*** Begin section ***
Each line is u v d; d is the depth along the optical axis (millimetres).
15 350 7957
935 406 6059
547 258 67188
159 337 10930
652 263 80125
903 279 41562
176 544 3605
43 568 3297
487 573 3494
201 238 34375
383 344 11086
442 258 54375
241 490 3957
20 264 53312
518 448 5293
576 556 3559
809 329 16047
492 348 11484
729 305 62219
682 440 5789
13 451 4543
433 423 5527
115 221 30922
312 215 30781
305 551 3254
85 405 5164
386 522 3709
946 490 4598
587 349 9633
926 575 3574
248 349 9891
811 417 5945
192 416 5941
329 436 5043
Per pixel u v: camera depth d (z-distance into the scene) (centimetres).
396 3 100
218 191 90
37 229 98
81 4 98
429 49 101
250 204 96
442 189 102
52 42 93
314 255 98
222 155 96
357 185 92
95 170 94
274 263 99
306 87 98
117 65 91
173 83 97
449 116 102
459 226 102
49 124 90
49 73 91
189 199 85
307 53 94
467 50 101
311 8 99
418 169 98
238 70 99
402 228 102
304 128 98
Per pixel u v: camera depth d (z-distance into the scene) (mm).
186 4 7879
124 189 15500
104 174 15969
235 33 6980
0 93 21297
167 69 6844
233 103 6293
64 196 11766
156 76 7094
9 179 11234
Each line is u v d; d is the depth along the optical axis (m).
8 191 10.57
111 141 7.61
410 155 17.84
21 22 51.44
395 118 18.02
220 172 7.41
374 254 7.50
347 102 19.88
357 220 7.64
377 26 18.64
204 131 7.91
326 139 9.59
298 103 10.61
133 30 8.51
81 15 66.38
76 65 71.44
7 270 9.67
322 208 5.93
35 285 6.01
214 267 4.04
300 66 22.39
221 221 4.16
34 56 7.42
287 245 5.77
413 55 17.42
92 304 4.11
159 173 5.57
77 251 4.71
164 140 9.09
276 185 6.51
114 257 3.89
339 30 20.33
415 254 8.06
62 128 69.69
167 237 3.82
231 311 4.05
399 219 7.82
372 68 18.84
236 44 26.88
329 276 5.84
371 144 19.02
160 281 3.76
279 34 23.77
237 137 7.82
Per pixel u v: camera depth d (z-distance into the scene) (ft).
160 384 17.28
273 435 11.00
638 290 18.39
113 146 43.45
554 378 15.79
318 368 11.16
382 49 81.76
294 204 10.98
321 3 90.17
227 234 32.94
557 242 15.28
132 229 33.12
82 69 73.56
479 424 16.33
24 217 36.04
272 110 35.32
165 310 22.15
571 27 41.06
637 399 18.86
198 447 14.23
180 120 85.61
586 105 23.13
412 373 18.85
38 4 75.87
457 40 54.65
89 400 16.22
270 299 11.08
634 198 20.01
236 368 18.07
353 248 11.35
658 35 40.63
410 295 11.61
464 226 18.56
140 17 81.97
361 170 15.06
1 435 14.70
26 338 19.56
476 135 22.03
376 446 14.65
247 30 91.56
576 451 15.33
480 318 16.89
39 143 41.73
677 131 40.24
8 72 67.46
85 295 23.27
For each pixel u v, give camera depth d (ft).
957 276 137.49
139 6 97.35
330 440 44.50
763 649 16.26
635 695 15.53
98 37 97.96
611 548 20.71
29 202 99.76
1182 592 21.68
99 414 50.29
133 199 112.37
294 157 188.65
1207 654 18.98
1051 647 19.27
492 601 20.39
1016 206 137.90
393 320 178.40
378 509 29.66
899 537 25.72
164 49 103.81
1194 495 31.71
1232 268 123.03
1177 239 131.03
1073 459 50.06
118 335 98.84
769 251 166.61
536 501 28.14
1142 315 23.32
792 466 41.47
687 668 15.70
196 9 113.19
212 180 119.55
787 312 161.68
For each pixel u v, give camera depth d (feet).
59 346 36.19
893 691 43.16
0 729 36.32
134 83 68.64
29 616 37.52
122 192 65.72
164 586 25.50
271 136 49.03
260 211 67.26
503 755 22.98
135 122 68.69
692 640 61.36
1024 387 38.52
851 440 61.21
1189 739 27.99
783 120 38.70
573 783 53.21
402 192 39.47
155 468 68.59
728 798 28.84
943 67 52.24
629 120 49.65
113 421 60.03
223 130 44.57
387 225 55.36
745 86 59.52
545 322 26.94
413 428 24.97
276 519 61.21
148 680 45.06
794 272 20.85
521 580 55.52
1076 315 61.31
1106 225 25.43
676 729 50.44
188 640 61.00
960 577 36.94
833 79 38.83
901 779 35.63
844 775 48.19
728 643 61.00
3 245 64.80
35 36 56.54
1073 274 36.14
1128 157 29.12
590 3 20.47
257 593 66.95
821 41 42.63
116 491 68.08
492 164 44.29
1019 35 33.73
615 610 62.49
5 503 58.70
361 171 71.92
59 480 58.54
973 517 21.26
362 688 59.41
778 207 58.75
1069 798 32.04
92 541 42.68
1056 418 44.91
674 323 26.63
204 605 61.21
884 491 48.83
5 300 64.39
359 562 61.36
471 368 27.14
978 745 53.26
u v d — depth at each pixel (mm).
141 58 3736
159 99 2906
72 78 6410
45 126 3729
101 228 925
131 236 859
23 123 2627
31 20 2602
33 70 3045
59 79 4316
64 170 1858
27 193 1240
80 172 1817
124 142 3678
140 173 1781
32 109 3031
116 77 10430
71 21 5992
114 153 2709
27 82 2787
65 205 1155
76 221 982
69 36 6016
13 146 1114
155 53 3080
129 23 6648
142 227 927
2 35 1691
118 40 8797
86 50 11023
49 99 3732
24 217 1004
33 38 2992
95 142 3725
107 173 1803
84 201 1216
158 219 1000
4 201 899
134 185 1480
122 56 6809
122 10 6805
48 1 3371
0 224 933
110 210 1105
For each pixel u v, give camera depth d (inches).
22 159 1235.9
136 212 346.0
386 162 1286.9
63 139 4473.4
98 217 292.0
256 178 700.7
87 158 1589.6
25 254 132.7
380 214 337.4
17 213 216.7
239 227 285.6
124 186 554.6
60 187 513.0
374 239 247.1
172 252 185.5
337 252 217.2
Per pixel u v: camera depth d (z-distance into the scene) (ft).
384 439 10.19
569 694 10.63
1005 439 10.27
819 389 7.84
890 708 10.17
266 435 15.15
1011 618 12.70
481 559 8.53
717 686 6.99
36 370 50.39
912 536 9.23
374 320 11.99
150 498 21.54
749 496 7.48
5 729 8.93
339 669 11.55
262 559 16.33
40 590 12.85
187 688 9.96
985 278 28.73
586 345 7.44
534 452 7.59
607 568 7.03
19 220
*** End section ***
What is needed
Would you restate, word for word, every line of the listing from its first line through the line with "241 490 3957"?

Your solution
Each line is u v d; d is the depth along the optical axis (millimetres).
15 350 7957
935 406 6059
547 258 67188
159 337 10930
652 263 80125
903 279 41562
176 544 3605
43 568 3297
487 573 3494
201 238 34375
383 344 11086
442 258 54375
241 490 3957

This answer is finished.